What happens is when you're using a gem or depending on a library, when a version number changes, it could cause problems in your application. The way that this is designes is when you see the numbers change, you know generally what level of changes have happened. For example if the last number changes, that is just saying that it has fixed a bug, and that's it. So there's been a bug fix, great! In almost every case, we always want to include the bug fixes, for Rails, if there's a bug fix, it's certainly important because it's probably related to a security problem.

When the middle number of a version changes, this represents that the developer or company has added fuctionality in a backwards compatible manner, and that's important. The backwards compatible part of the last two numbers are very important. That basically means that what we've got will still work with the old version, we've added some new features and we've pathched some bugs. So the last two numbers represent things that are non breaking. So when you're using Rails, for example, Rails 2.3 is going to be a lot different than Rails 3.1 or 3.2 or 4 or 4.2. So when you go from a major version here, there's going to be a significant amount of changes. But going from Rails 4.0 to 4.1, will only change the middle number, and that means that you should be able to upgrade relatively seamlessly and not run into any breaking problems. But if you're going to go from 3 to 4, you're going to have to update a lot of your code to make sure it's compatible. And that's why the first number is the one that is potentially the most dangerous. If you accidentaly update your Rails application from 3 to 4, everything is going to break and you're going to have to go back either to Rails 3 or to go patch your code to be compatible with the latest version.

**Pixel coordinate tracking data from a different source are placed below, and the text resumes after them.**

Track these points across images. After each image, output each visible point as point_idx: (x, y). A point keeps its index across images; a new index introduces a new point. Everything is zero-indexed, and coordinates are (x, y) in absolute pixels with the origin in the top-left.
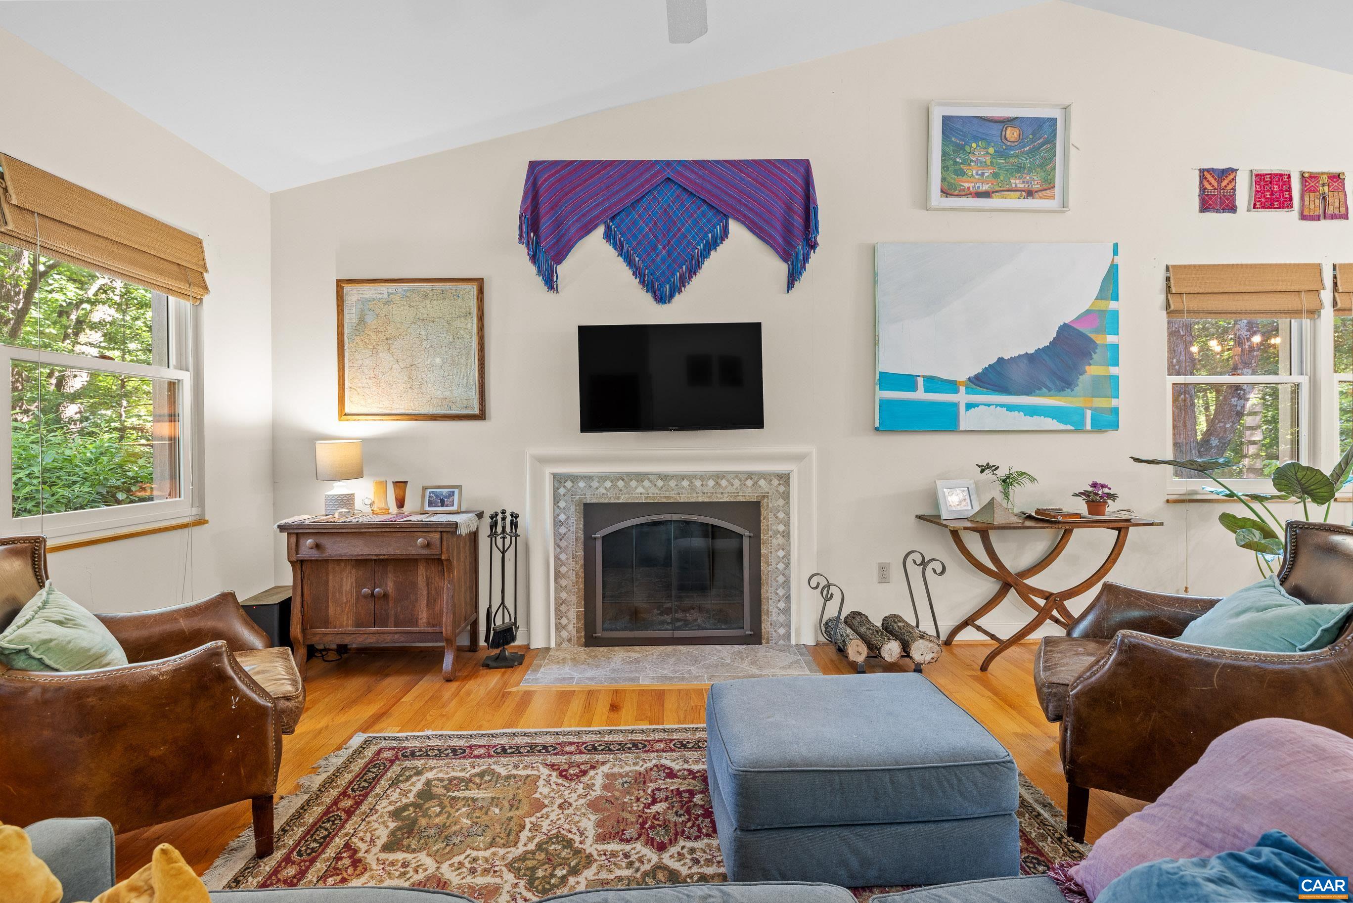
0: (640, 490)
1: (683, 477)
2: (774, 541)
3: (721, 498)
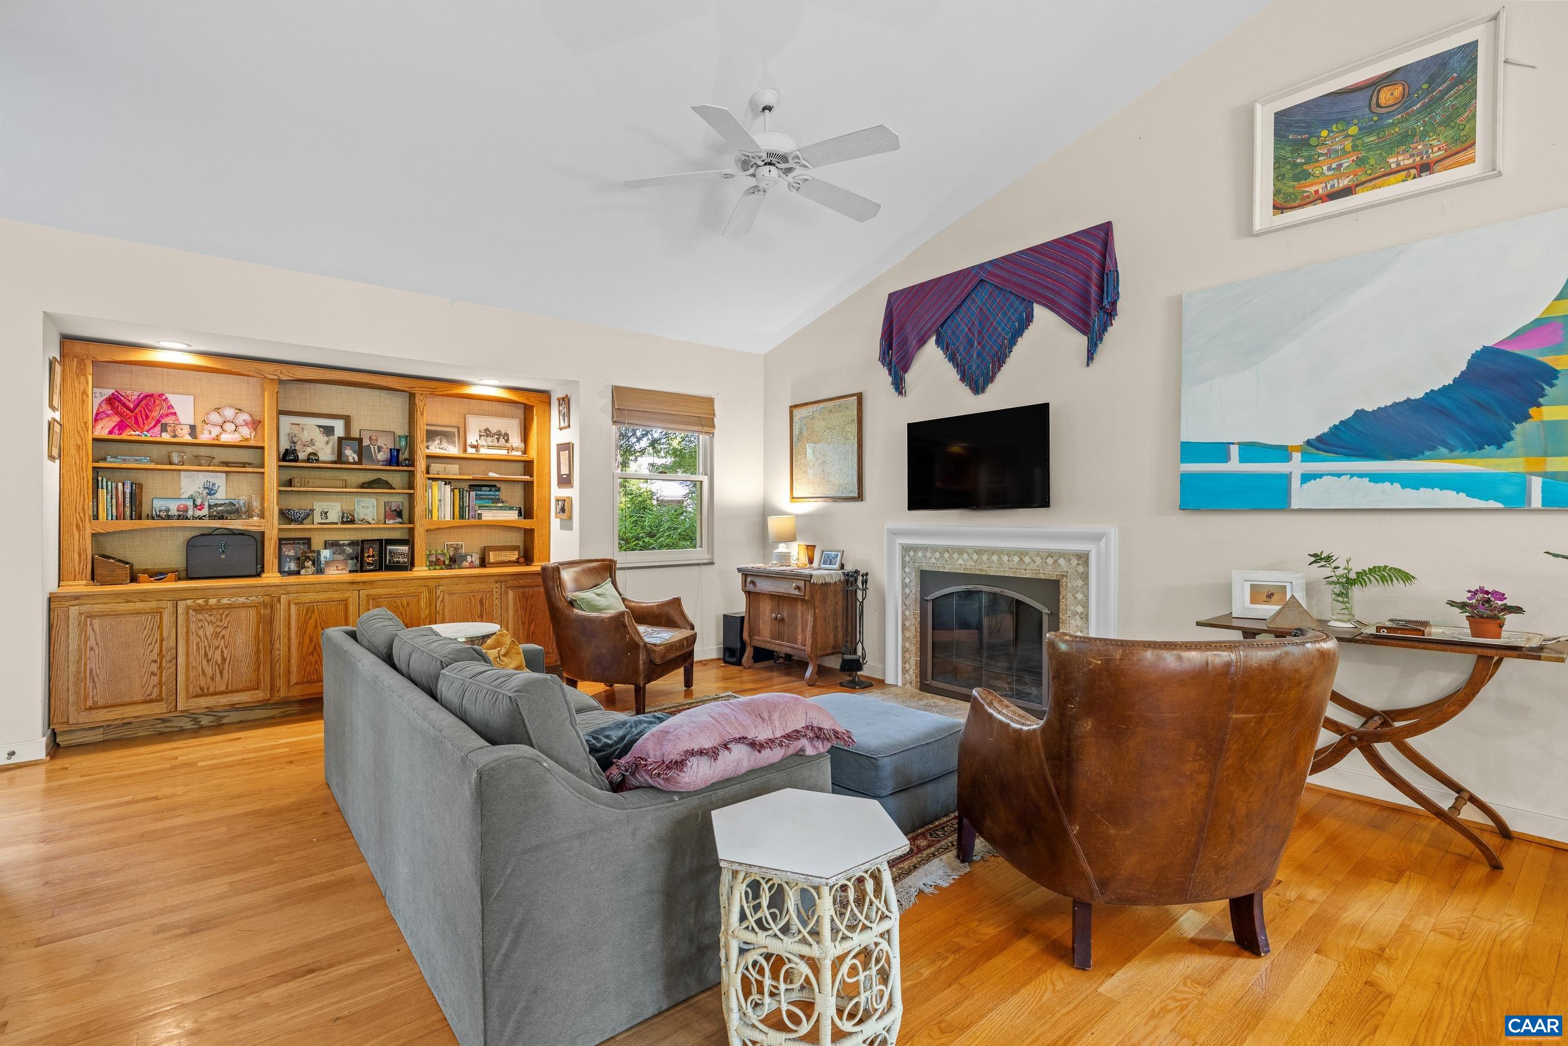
0: (960, 562)
1: (993, 552)
2: (1072, 621)
3: (1024, 574)
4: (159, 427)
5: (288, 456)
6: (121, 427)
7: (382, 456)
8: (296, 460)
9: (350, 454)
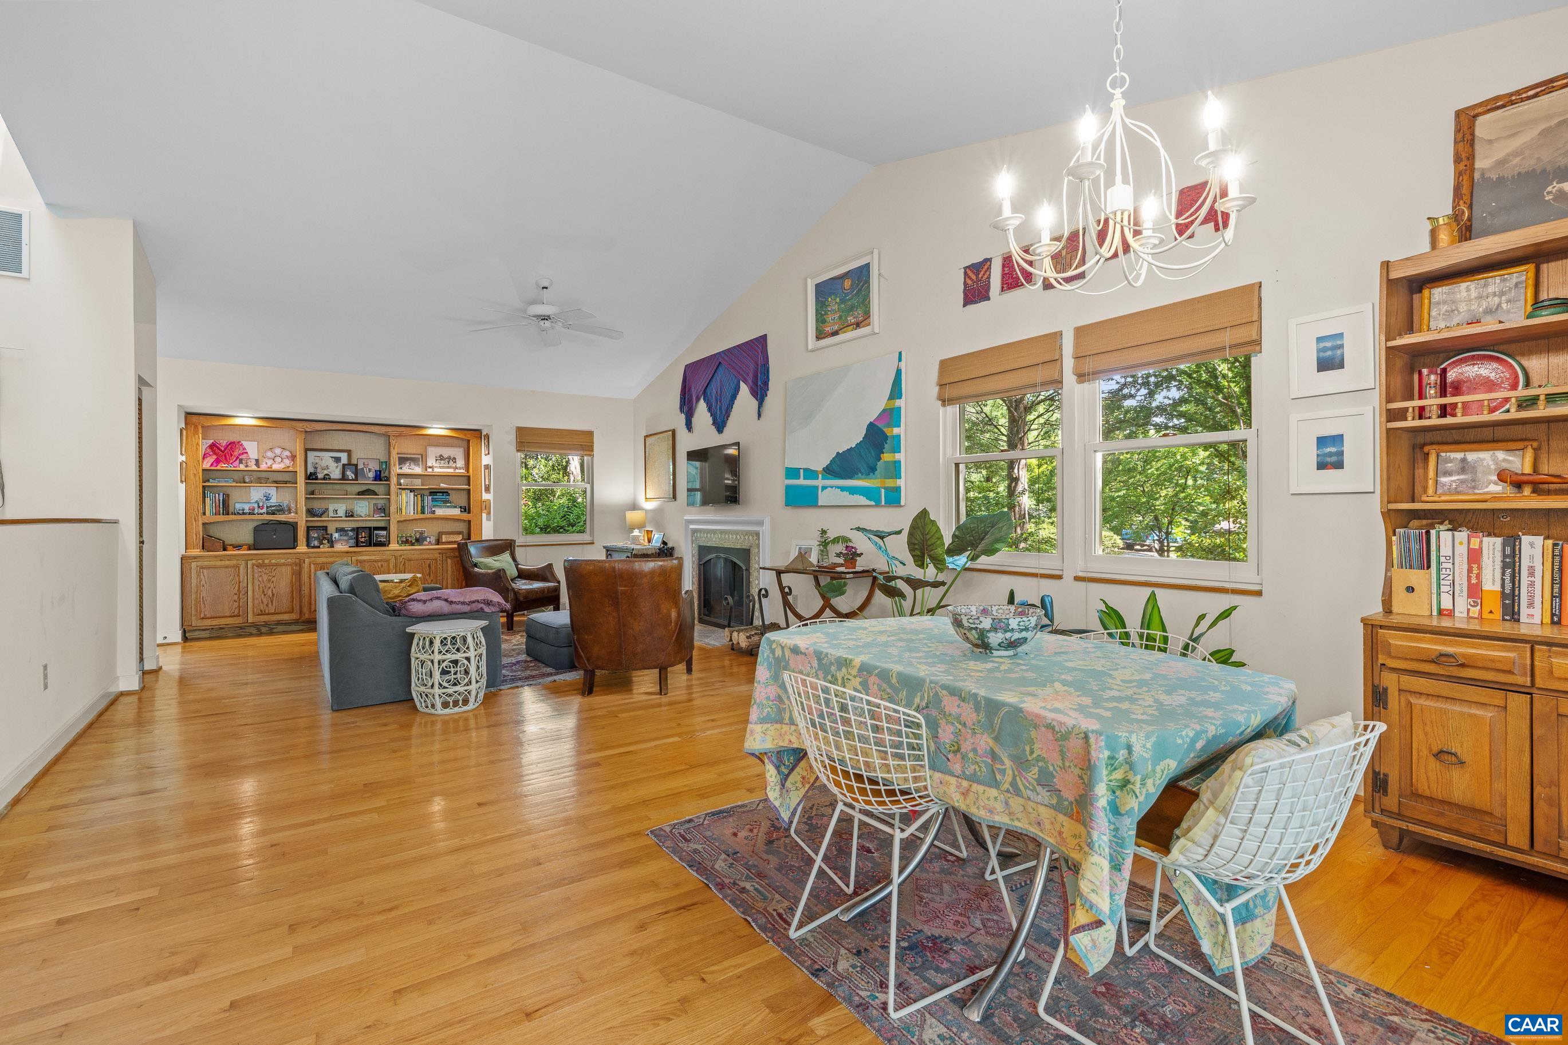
4: (238, 461)
5: (311, 477)
6: (217, 461)
7: (371, 475)
8: (317, 478)
9: (350, 474)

Semantic Versioning basically gives you an insight into what has changed just by glancing at the numbers. Let's take a look at that in our Gemfile and see how that affects us.

I have an example Gemfile here with only the Rails gem in it, but it's set to a little bit older version (4.0.3), and we want to make our application compatible with all of the security patches that Rails will recieve. So what we have right now is only ever going to install version 4.0.3, there's nothing here that says to take the updates, and if you want, you could change this version manually and handle that. But that's not really the most effective way to handle your Gemfile.

If we go to the Rails gem, we can see what the lates version is. Now Rails has 4.1.0 which has added some features according to semantic versioning, but it's still backwards compatible with what we're using right now. And if we take a look at Rails 4.0, we can see that there's a 4.0.4 that has been released since we generated this Gemfile, because we're on 4.0.3 If we want to make our Gemfile capable of upgrading versions of our gems automatically, then we can take an approach to this by adding a little bit of syntax into our version strings here. So right now, this is effectively saying that we want Rails gem equal to 4.0.3, and you can specify the equal sign in here to say that. You can also say that you want any gems that are greater than or equal to 4.0.3 which will give you the latest Rails gem, which is going to be 4.1.0, so it's not going to upgrade only this last number, it will upgrade all of them. So if Rails 5 comes out, it will install Rails 5. And that could cause breaking changes, so greate than and equal to are generally not good ideas to use when you're putting these in your Gemfile. And in our case, we just want to upgrade 4.0.3 to 4.0.4 so we know that we have the most secure and patched version and we'll never run into any breaking changes. Our code is written and tested to work on 4.0, and right now we're on 4.0.4, and we want to automatically have bundler update this for us, and if we put a ~>, this is going to indicate to Rails that it can update the Rails gem but only if the last number changes, so you almost always want to use the ~> line in your gem versions just to make sure that you're only patching things and not breaking changes. And this applies to all of your gems, so when we depend upon a whole bunch of gems, there is a much greater chance that one of them is going to throw everything off and really throw a wrench into your Gemfile, and you're going to spend a lot of time trying to fix it.

Last but not least, we could run bundle install to install the gems, and the way that we had it before was that 4.0.3 would be installed, and now that we just changed that to ~>, that syntax is going to upgrade the gem, and when we run bundle update, this is going to install a new version of Rails, and it's going to be 4.0.4. As you can see here, rails 4.0.4 was installed, and that is exactly what we want, so when when 4.0.5 comes out, we just run bundle update, we don't have to change our Gemfile, everything is going to be perfectly set up, and anyone else that uses our Rails application will run bundle install from scratch and they will always get the latest version of Rails. The Gemfile is provided by Bundler, and bundle is the command that we use to install those gems that we specified. If you want to learn more about bundler, take a look at and browse the site and learn more about how it works. And if you want to learn about what we just talked about, you can click on learn more about gem files, and it will give you a bunch of information, as well as a manual and version specifiers that we talked about today. If you have a need to install beta versions, or RC versions, or even use >=, you can look into this, and make sure that you're specifying it the right way, and this page also has a whole lot of information about it that will go on real deep if you're interested in learning more about it. That is semantic versioning with bundler and Rails.